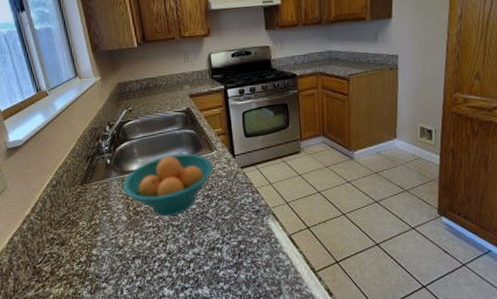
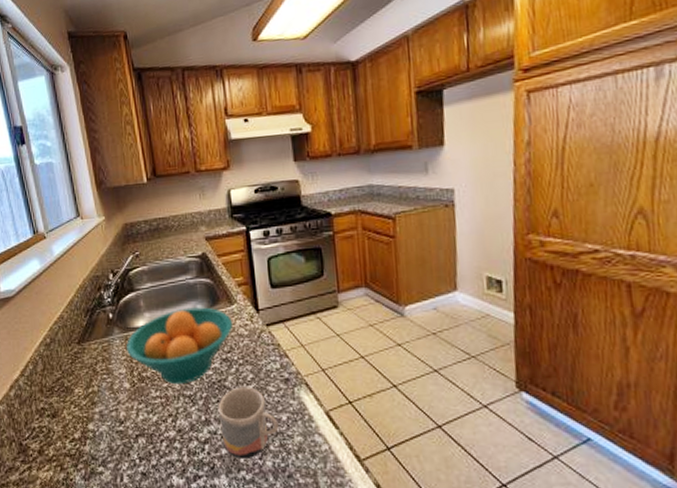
mug: none [201,217,251,274] -> present [218,387,279,460]

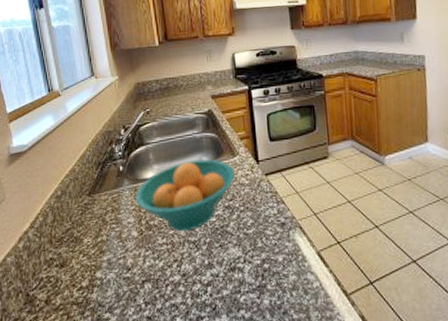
mug: present [218,387,279,460] -> none [220,231,275,300]

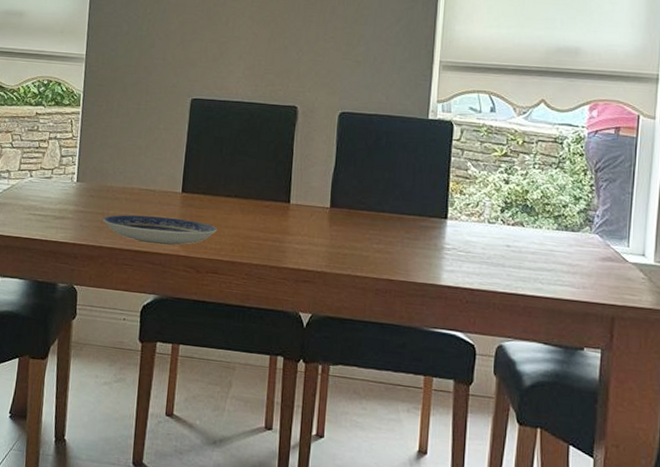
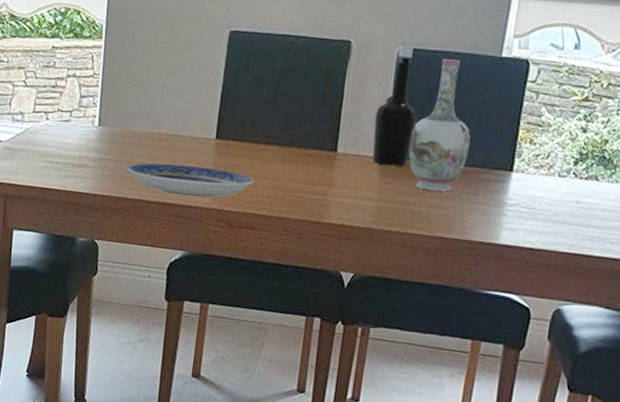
bottle: none [321,110,360,216] -> present [372,45,418,167]
vase: none [354,121,408,238] -> present [408,59,471,192]

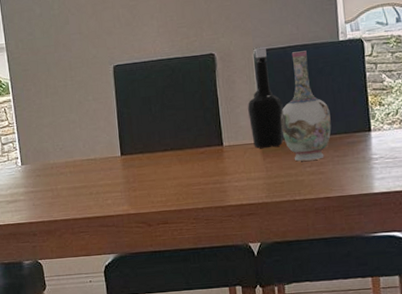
plate: present [127,163,254,198] -> none [53,179,160,209]

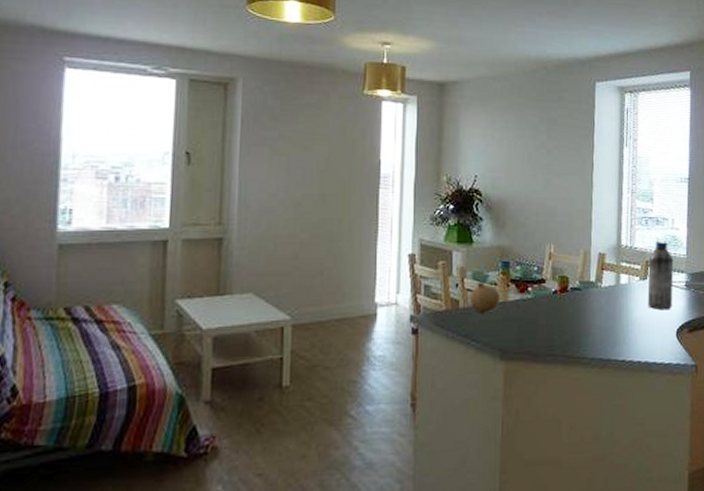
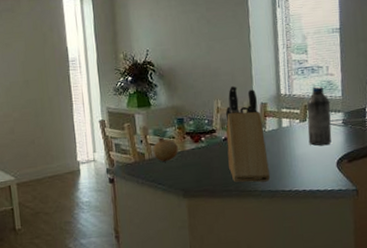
knife block: none [557,229,602,348] -> present [225,85,270,183]

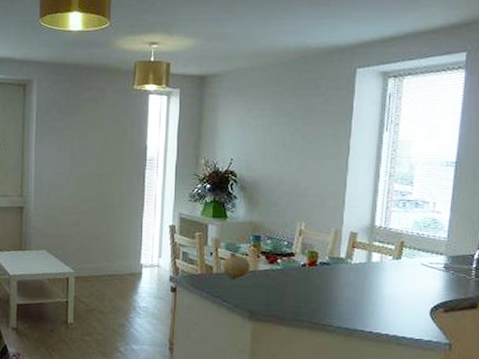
knife block: present [225,85,270,183] -> none [304,209,350,318]
water bottle: present [307,86,332,146] -> none [400,223,432,290]

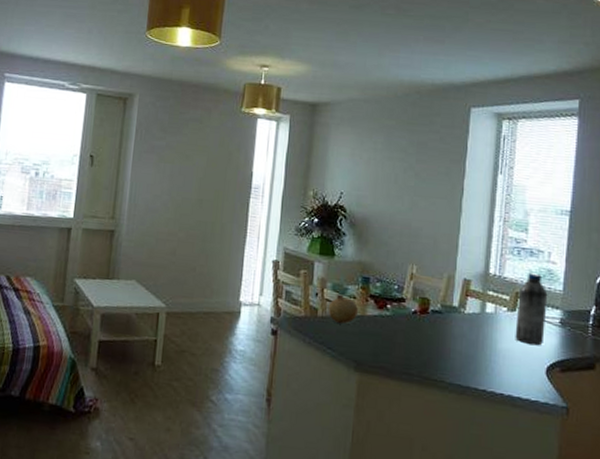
water bottle: none [400,223,432,290] -> present [515,273,548,346]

* _REQUIRED ACTION_
Go through the data above and print exactly the lines from its first line through the line holding "water bottle: present", both included, leaving pictures aside.

* _EXERCISE RESPONSE_
mug: none [201,217,251,274] -> present [218,387,279,460]

mug: present [218,387,279,460] -> none [220,231,275,300]

bottle: none [321,110,360,216] -> present [372,45,418,167]
vase: none [354,121,408,238] -> present [408,59,471,192]

plate: present [127,163,254,198] -> none [53,179,160,209]

knife block: none [557,229,602,348] -> present [225,85,270,183]

knife block: present [225,85,270,183] -> none [304,209,350,318]
water bottle: present [307,86,332,146] -> none [400,223,432,290]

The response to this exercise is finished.